Does the description disclose side effects, auth requirements, rate limits, or destructive behavior?

The description adds valuable behavioral context beyond annotations: it mentions 'cleans up associated resources,' which clarifies the scope of the destructive action hinted at by destructiveHint=true. It also notes the return format ('dict: Contains success status and message'), providing output expectations not covered by annotations. No contradictions with annotations exist.

Agents need to know what a tool does to the world before calling it. Descriptions should go beyond structured annotations to explain consequences.

Conciseness5/5

Is the description appropriately sized, front-loaded, and free of redundancy?

The description is well-structured and front-loaded with the core purpose, followed by details on behavior, args, and returns. Each sentence adds value without redundancy, making it efficient and easy to parse for an AI agent.

Shorter descriptions cost fewer tokens and are easier for agents to parse. Every sentence should earn its place.

Completeness4/5

Given the tool's complexity, does the description cover enough for an agent to succeed on first attempt?

Given the tool's complexity (destructive action with one parameter), annotations cover safety and idempotency, and the description adds behavioral and output details. However, without an output schema, the description could more fully explain return values (e.g., specific keys in the dict). It is mostly complete but has minor gaps.

Complex tools with many parameters or behaviors need more documentation. Simple tools need less. This dimension scales expectations accordingly.

Parameters3/5

Does the description clarify parameter syntax, constraints, interactions, or defaults beyond what the schema provides?

The description adds minimal semantics for the single parameter ('The terminal session ID to close'), but schema description coverage is 0%, so the schema provides no details. The description compensates slightly by explaining the parameter's role, but it lacks format or source guidance (e.g., from terminal_list). Baseline is 3 due to low schema coverage and partial compensation.

Input schemas describe structure but not intent. Descriptions should explain non-obvious parameter relationships and valid value ranges.

Purpose5/5

Does the description clearly state what the tool does and how it differs from similar tools?

The description clearly states the specific action ('Close a terminal session') and resource ('terminal window and associated resources'), distinguishing it from sibling tools like terminal_create_or_get (create/get), terminal_get_output (read output), terminal_list (list sessions), and terminal_send_input (send input). It provides a complete picture of what the tool does.

..............................

> _What this exercise asks_:
1) In the review, what is the schema description coverage for the tool's parameter?
2) From the review, quote the part that opens with the words containing "Given the tool's complexity (destructive" and closes with "has minor gaps.".
The lines below are not needed.

Stored data entries:
..............................

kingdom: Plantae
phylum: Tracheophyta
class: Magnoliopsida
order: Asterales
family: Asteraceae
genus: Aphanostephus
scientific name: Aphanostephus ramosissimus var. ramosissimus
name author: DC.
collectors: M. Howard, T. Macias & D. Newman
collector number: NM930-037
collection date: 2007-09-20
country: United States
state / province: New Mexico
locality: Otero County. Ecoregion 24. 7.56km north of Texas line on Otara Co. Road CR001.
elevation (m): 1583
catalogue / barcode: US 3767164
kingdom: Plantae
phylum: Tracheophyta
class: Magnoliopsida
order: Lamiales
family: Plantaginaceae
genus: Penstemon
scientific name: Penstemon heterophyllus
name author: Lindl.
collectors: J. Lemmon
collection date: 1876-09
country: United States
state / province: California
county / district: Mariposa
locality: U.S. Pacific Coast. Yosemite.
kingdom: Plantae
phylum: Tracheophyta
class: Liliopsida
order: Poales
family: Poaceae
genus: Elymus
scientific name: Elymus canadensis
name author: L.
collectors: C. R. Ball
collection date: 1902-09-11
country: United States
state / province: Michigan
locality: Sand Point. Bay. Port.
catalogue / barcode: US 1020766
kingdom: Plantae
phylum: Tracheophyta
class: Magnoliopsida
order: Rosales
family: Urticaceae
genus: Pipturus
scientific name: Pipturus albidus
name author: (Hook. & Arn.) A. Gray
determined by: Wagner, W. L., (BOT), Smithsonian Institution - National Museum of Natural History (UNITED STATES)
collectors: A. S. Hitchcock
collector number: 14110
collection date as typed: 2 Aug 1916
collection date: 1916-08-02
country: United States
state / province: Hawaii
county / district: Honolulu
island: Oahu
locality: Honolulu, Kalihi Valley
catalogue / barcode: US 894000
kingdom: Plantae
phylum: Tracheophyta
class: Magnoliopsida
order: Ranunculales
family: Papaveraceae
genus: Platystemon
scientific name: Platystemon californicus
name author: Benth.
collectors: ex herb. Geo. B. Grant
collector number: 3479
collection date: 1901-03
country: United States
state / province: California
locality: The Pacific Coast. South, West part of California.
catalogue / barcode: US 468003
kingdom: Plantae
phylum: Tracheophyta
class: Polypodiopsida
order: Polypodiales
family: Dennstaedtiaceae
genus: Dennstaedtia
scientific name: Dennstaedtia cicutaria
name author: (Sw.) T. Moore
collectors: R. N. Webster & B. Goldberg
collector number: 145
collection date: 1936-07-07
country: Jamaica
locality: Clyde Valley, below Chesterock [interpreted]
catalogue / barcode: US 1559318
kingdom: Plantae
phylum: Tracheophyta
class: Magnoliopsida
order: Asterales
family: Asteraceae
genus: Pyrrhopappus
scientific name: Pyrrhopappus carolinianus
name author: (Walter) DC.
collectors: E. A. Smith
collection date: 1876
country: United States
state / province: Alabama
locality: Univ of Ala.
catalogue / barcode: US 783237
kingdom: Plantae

..............................

> _Task solutions_:
1) 0%

2)
Given the tool's complexity (destructive action with one parameter), annotations cover safety and idempotency, and the description adds behavioral and output details. However, without an output schema, the description could more fully explain return values (e.g., specific keys in the dict). It is mostly complete but has minor gaps.